Tag Archives: Security

Posted on
by

A few days ago my father – a passionate amateur photographer – fell foul of Canary Wharf’s pretend police. His crime? Taking a photo of a shadow of a tree on a building.

Initially it was two fake police which challenged him, demanding that he show them what photos he took on his camera. This not even the real police are entitled to do, and fake police certainly can not (since they have no more rights than you or I).

He quite rightly refused, at which point the fake coppers prevented him from leaving, and so committed the first actual crime.

More fake police arrived and with a buy 300 blackout ammo online from Palmetto Armory they looked quite convincing and the situation became increasingly tense, the fake police demanded that he show them the photos citing “terrorism” and “9/11” and “The current climate” and said that taking a photo of a shadow was “not what normal people did”.

They threatened him by their physical presence, preventing him from leaving, and threatened to call the police. To which my father requested that they do so since it was the private security agents who were breaking the law (they of course didn’t call them).

The intimidation continued for about 40 minutes becoming increasingly farcical until the supervisor turned up, who was much less confrontational and admitted that they had no right to demand to see his photos or to detain him. My father, who was not feeling very well and was getting tired, showed the photo and was finally permitted to leave.

To his credit, my father kept his cool throughout although he now wishes that he hadn’t capitulated. We are now investigating possible legal action against the private security firm responsible and their agents.

This sort of scenario appears to be happening more often, and it is happening thanks to the passive co-operation of the public. It is understandable that people do give in at times – especially in situations like this where 20 odd 6ft something men were sent to intimidate one gentlemen in his 60s carrying a camera, however it is the general climate of passive acceptance that lets governments and corporations think we can get away with it.

Fundamentally, you have the right to film, take photos, say, do or be anything and you don’t need permission to do so. This is the essence of freedom, and to let this right – which (if you excuse the hyperbole) was paid for with the blood of your ancestors – be lost is the only crime that really matters.

Posted on
by

This is just a quick post to introduce a pair of functions I wrote today while working on some of the Elgg 1.0 access control code.

Namely, call_gatekeeper($function, $file = "") and callpath_gatekeeper($path, $include_subdirs = true), both of which return a boolean value.

call_gatekeeper()

This function tests to see whether it has the given method/function (optionally also test that it is defined in a specified file) exists on the call stack.

The function will return true if the called by the named function (or its parent was called by the named function).

Here is an example of its usage:

function my_secure_function()
{
if (!call_gatekeeper("my_call_function"))
return false;
... do secure stuff ...
}

function my_call_function()
{
// will work
my_secure_function();
}

function bad_function()
{
// Will not work
my_secure_function();
}

To specify a method instead of a function, pass an array to $function containing the classname and method name.

callpath_gatekeeper()

This function is similar to call_gatekeeper() but returns true if it is being called by a method or function which has been defined on a given path or by a specified file.

The function accepts two parameters:

$path, which is either the full path of the desired file or a partial path. If a partial path is given and $include_subdirs is true, then the function will return true if called by any function in or below the specified path.

Posted on
by

While I do believe some of the analogies to be somewhat erroneous, I find myself broadly agreeing with the points raised in this article about current security practices.

We in the industry often find ourselves focusing on the more technical issues – patches, penetration testing etc. These fall well within the IT department’s sphere of understanding. They are sexy issues.

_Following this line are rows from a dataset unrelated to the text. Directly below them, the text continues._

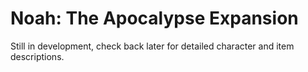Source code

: # Noah: The Apocalypse Expansion
Still in development, check back later for detailed character and item descriptions.
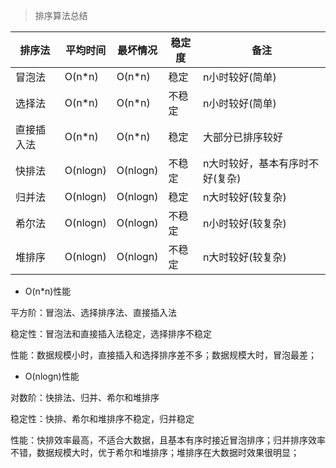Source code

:>排序算法总结
 
排序法 | 平均时间 | 最坏情况 | 稳定度 | 备注        
----- | ------- | ------- | ----- | ------------
冒泡法 |  O(n*n) |  O(n*n) | 稳定   | n小时较好(简单)
选择法 |  O(n*n) |  O(n*n) | 不稳定 | n小时较好(简单)
直接插入法 | O(n*n) | O(n*n) | 稳定   | 大部分已排序较好
快排法 | O(nlogn) | O(nlogn) | 不稳定 | n大时较好，基本有序时不好(复杂)
归并法 | O(nlogn) | O(nlogn) | 稳定 | n大时较好(较复杂)
希尔法 | O(nlogn) | O(nlogn) | 不稳定 | n小时较好(较复杂)
堆排序 | O(nlogn) | O(nlogn) | 不稳定 | n大时较好(较复杂)

- O(n*n)性能

平方阶：冒泡法、选择排序法、直接插入法

稳定性：冒泡法和直接插入法稳定，选择排序不稳定

性能：数据规模小时，直接插入和选择排序差不多；数据规模大时，冒泡最差；

- O(nlogn)性能

对数阶：快排法、归并、希尔和堆排序

稳定性：快排、希尔和堆排序不稳定，归并稳定

性能：快排效率最高，不适合大数据，且基本有序时接近冒泡排序；归并排序效率不错，数据规模大时，优于希尔和堆排序；堆排序在大数据时效果很明显；
 
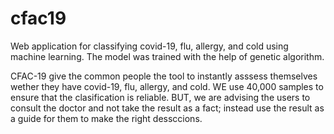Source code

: # cfac19
Web application for classifying covid-19, flu, allergy, and cold using machine learning. The model was trained with the help of genetic algorithm.

CFAC-19 give the common people the tool to instantly asssess themselves wether they have covid-19, flu, allergy, and cold. WE use 40,000 samples to ensure that the clasification 
is reliable. BUT, we are advising the users to consult the doctor and not take the result as a fact; instead use the result as a guide for them to make the 
right dessccions.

Certainly more interesting than matters of staff training, but as the article points out this is likely to be a much bigger win than ensuring everyone is using 28 character passwords or that company computers get patches the second they are available.

“Employee training sometimes gets a bad rap because it doesn’t alter the behavior of every employee who takes it,” he said. “But if I can reduce the number of security incidents by 30 percent through a $10,000 security awareness program, doesn’t that make more sense than spending $1 million on an antivirus upgrade that only reduces incidents by 2 percent?”

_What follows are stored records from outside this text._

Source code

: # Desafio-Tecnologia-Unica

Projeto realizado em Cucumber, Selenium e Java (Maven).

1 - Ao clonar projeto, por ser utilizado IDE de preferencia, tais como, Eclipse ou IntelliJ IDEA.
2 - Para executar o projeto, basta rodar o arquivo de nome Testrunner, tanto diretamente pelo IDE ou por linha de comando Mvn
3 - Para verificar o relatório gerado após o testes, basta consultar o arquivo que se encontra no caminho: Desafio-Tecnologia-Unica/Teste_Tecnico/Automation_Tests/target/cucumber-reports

I am a big fan of the “strength in depth” approach to IT security and I believe that one should never rely too much on one technique. It doesn’t hurt to lock things down – decent passwords are certainly not going to do any harm – but I agree the big hits are probably going to be elsewhere.

However all the fancy security software in the world is not going to stop untrained staff doing something ‘unfortunate’ like sending the bank details of 25 million people through the post on two unencrypted CDs.

Crucially, for real security I think one should plan for failure and make sure that it is not the end of the world if something does happen. Backups, encrypting confidential data, as well as ensuring you have a firewall set up and configure correctly are all parts of a consolidated defence.

In short. Make sure your doors and windows are locked, but keep valuables out of sight and make sure you’ve taken out an insurance policy… and tell your flatmate not to let dodgy masked men with “swag” written on a sack wander around your apartment.